Investigators from the University of Pennsylvania School of Medicine are reporting encouraging results from the preliminary human trial in which an HIV vector, loaded with genetic material that inhibits HIV replication, was found to decrease viral load in chronic HIV patients.
UPenn explains:
Viral loads of the patients remained stable or decreased during the study, and one subject showed a sustained decrease in viral load. T-cell counts remained steady or increased in four patients during the nine-month trial. Additionally, in four patients, immune function specific to HIV improved.
Overall, the study results are significant, say the researchers, because it is the first demonstration of safety in humans for a lentiviral vector (of which HIV is an example) for any disease. Additionally, the vector, called VRX496, produced encouraging results in some patients where other treatments have failed….
“The new vector is a lab-modified HIV that has been disabled to allow it to function as a Trojan horse, carrying a gene that prevents new infectious HIV from being produced,” says Levine. “Essentially, the vector puts a wrench in the HIV replication process.” Instead of chemical- or protein-based HIV replication blockers, this approach is genetic and uses a disabled AIDS virus to carry an anti-HIV genetic payload. The modified AIDS virus is added to immune cells that have been removed from the patients’ blood by apheresis, purified, genetically modified, and expanded by a process June and Levine developed. The modified immune cells are then returned to the patients’ body by simple intravenous infusion.
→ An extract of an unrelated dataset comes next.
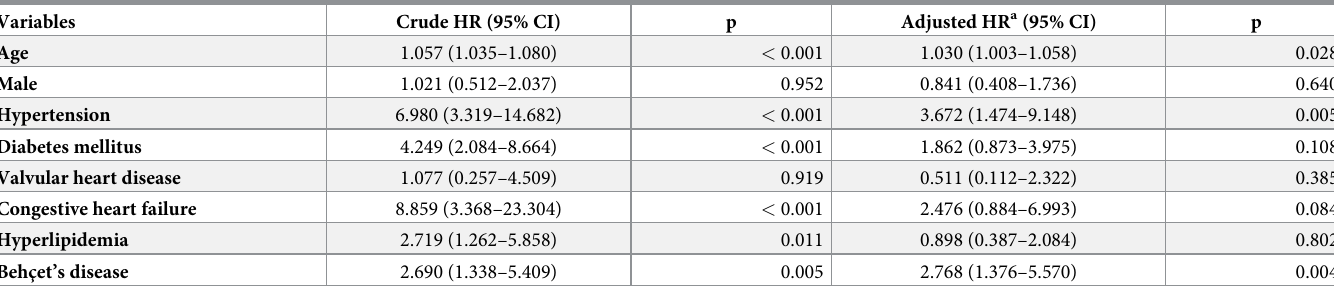
Table 2. Independent predictors of ischemic stroke in patients with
This approach enables patients’ own T cells, which are targets for HIV, to inhibit HIV replication — via the HIV vector and its anti-viral cargo. The HIV vector delivers an antisense RNA molecule that is the mirror image of an HIV gene called envelope to the T cells. When the modified T cells are given back to the patient, the antisense gene is permanently integrated into the cellular DNA. When the virus starts to replicate inside the host cell, the antisense gene prevents translation of the full-length HIV envelope gene, thereby shutting down HIV replication by preventing it from making essential building blocks for progeny virus. VRX496 was designed and produced by the Gaithersburg, Md. biotech company VIRxSYS Corp.